As it turns out, the boats of the Oneida and the European fur traders who came after were flat bottomed, making it easier to lift, to drag and to roll underneath with logs. 

In time, with my expedition wheels fastened firmly underneath my canoe and gear, I made the confluence of the Mohawk and the Hudson River. I here pitched my tent, to take in the beauty, to make peace with the final river to be, and to say fare thee well to my old friend, the Mohawk. And with her, my tenure along the Erie Canal.

Arrival to the end of the Erie Canal at the confluence of the Mohawk and Hudson rivers. Selfie by Neal Moore.

12 thoughts on “The Carrying Place

  1. Larry Ricci

    Neal, Neal, Neal .. you continue to amaze me. The video is a real eye opener, seeing all the elements you survive. So close to your journey’s end, your level of endurance is simply not measurable .. I don’t know if you’re Crazy, Unique, or just Awesome !! Ok, all of the above 😉 It’s an honor to know you. Wish I could be there when you meet up with Lady Liberty. Stay well and Safe… Larry (Madison, IN)

    1. Hey, Larry – great to hear from you and thanks for all the well wishes. Exciting to be on the Hudson, slowly making my way down to the City. Hope to come back to Madison — until then, all my best!

  2. Was wondering when you would get to the Hudson – Yaaay!
    Your travails across this country mirror the ones the country has been navigating, or attempting to navigate, throughout your journey – you give us hope that we may yet succeed in getting to where we need to go 🙂
    There is a wonderful little book that I read some time ago – Paddle to the Sea – written in 1941 – so now, 80 years later, you are writing your own …
    Am so glad I happened to see you wheeling down my little street in N Syracuse on your way – it made my day, nay, much more than that ..
    Best of luck
    Sincerely, Sue

  3. Fox, Bob

    Truly a journey not for someone who’s not committed and determined. I congratulate you Neal for all
    You have accomplished and endured so far. A little over a month to go and you will have done the unbelievable. There had to be doubters and those who thought you’d never complete the journey. But when I met you in Cape Girardeau for just that brief time, I knew you’d make it. I look forward to reading your book and maybe that day when we’ll meet again.
    God Bless, Bob Fox

    Sent from Mayor Bob Fox

  4. Glad to see you made it to the Hudson – Yaaay!
    Your journey cross country mirrors what this country has been going through – and I hope your success will help show us where we need to go …
    I read a great little book some years ago – Paddle to the Sea – written in 1941, and now 80 years later you are writing your own 🙂
    I was so lucky to happen to see you wheeling down my little street in N Syracuse awhile ago, you made my day, nay, so much more …
    Thank you, and good luck!
    Sincerely,
    – SueH

    1. trishhowison

      Wow, your last river and your last weeks. There must be so many emotions as you paddle toward your destination and the culmination of your epic journey. That is a spectacular picture of Little Falls. Can’t wait to se you in New York.

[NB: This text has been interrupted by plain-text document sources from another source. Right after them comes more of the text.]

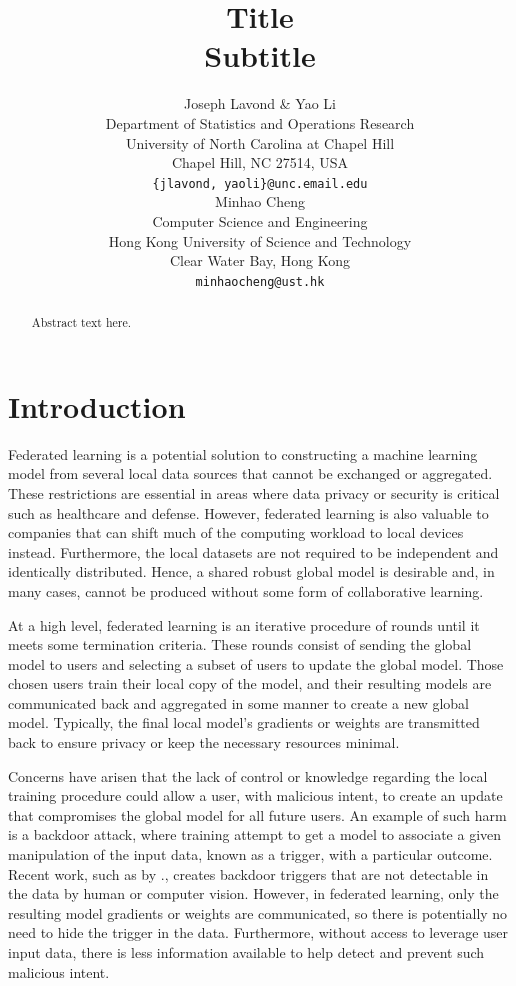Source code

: \documentclass{article} %
\title{Title \\ Subtitle}
\author{%
    Joseph Lavond \& Yao Li  \\
    Department of Statistics and Operations Research \\
    University of North Carolina at Chapel Hill \\
    Chapel Hill, NC 27514, USA \\
    \texttt{\{jlavond, yaoli\}@unc.email.edu} \\
    \And
    Minhao Cheng \\
    Computer Science and Engineering \\
    Hong Kong University of Science and Technology \\
    Clear Water Bay, Hong Kong \\
    \texttt{minhaocheng@ust.hk}
}
\begin{document}
\maketitle

\begin{abstract}
Abstract text here.
\end{abstract}

\section{Introduction}

Federated learning is a potential solution to constructing a machine learning model from several local data sources that cannot be exchanged or aggregated. These restrictions are essential in areas where data privacy or security is critical such as healthcare and defense. However, federated learning is also valuable to companies that can shift much of the computing workload to local devices instead. Furthermore, the local datasets are not required to be independent and identically distributed. Hence, a shared robust global model is desirable and, in many cases, cannot be produced without some form of collaborative learning.

At a high level, federated learning is an iterative procedure of rounds until it meets some termination criteria. These rounds consist of sending the global model to users and selecting a subset of users to update the global model. Those chosen users train their local copy of the model, and their resulting models are communicated back and aggregated in some manner to create a new global model. Typically, the final local model's gradients or weights are transmitted back to ensure privacy or keep the necessary resources minimal. 

Concerns have arisen that the lack of control or knowledge regarding the local training procedure could allow a user, with malicious intent, to create an update that compromises the global model for all future users. An example of such harm is a backdoor attack, where training attempt to get a model to associate a given manipulation of the input data, known as a trigger, with a particular outcome. Recent work, such as by \cite{stamp-invisible}., creates backdoor triggers that are not detectable in the data by human or computer vision. However, in federated learning, only the resulting model gradients or weights are communicated, so there is potentially no need to hide the trigger in the data. Furthermore, without access to leverage user input data, there is less information available to help detect and prevent such malicious intent.
\end{document}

      Paddle up and bundle up!
      Trish

  5. Ken Aldrich

    Greetings, Neal, from Ken & Suzanne Aldrich (Lighthouse Point, Lake Chautauqua).
    Very pleased to know that you are now headed South! You look happy & healthy….and warm!!!
    Our best to you as you travel the Hudson and the finale. Cheers…. Ken & Suzanne

  6. Al Giardullo

    May you have a wonderful Thanksgiving!
    We greatly appreciated you stopping by to speak to BSA Troop 175 in Holland Patent,NY. The Scouts are still talking about your journey. You are inspiration to us all.